Boolean operations on scipy.sparse matrices
Logical operations are not supported for sparse matrices, but converting back to a 'bool' is not all that expensive. Actually, if using LIL format matrices, the conversion may appear to take negative time due to performance fluctuations:
a = scipy.sparse.rand(10000, 10000, density=0.001, format='lil').astype('bool')
b = scipy.sparse.rand(10000, 10000, density=0.001, format='lil').astype('bool')
In [2]: %timeit a+b
10 loops, best of 3: 61.2 ms per loop
In [3]: %timeit (a+b).astype('bool')
10 loops, best of 3: 60.4 ms per loop
You may have noticed that your LIL matrices were converted to CSR format before adding them together, look at the return format. If you had already been using CSR format to begin with, then the conversion overhead becomes more noticeable:
In [14]: %timeit a+b
100 loops, best of 3: 2.28 ms per loop
In [15]: %timeit (a+b).astype(bool)
100 loops, best of 3: 2.96 ms per loop
CSR (and CSC) matrices have a data
attribute which is a 1D array that holds the actual non-zero entries of the sparse matrix, so the cost of recasting your sparse matrix will depend on the number of non-zero entries of your matrix, not its size:
a = scipy.sparse.rand(10000, 10000, density=0.0005, format='csr').astype('int8')

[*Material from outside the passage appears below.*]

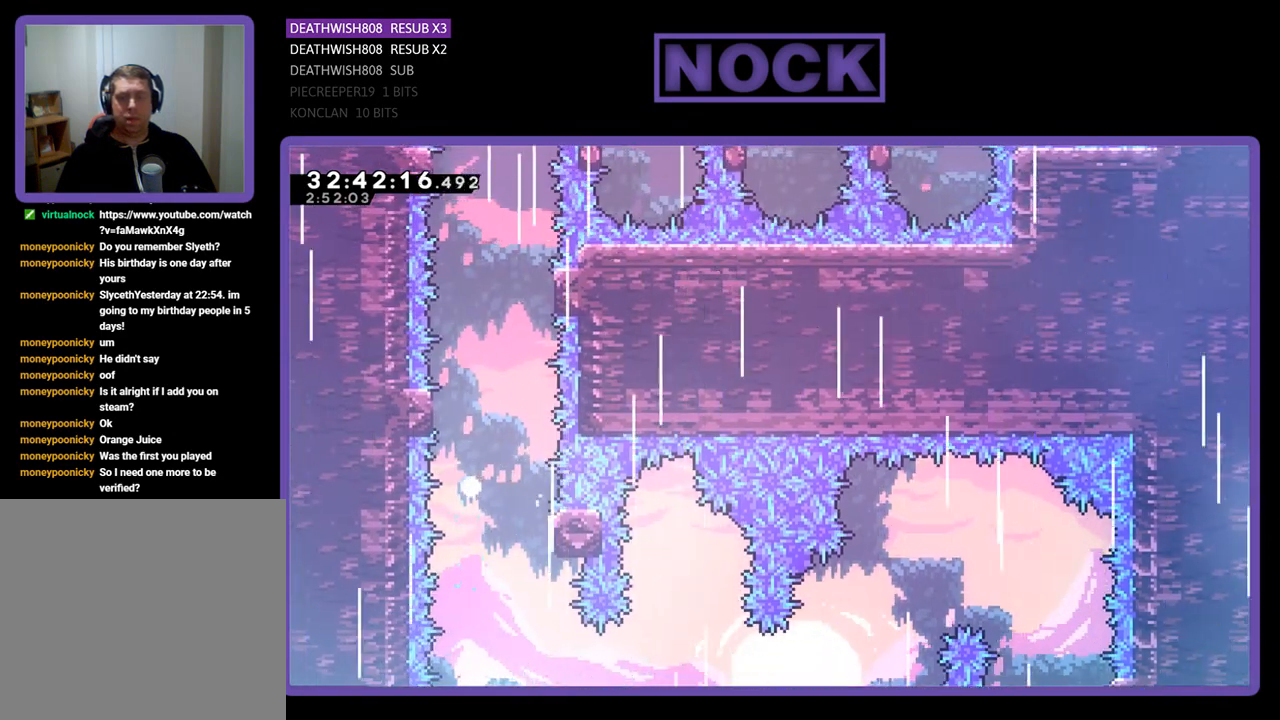
{"buttons": [], "left_stick": "center", "events": [[333, "R2", "up"]]}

b = scipy.sparse.rand(1000, 1000, density=0.5, format='csr').astype('int8')
In [4]: %timeit a.astype('bool') # a is 10,000x10,000 with 50,000 non-zero entries
10000 loops, best of 3: 93.3 us per loop
In [5]: %timeit b.astype('bool') # b is 1,000x1,000 with 500,000 non-zero entries
1000 loops, best of 3: 1.7 ms per loop
You can easily express Boolean operations by the following means. Then it works with sparse matrices.
a.multiply(b) #AND
a+b #OR
(a>b)+(a<b) #XOR
a>b #NOT
So Boolean operations are supported.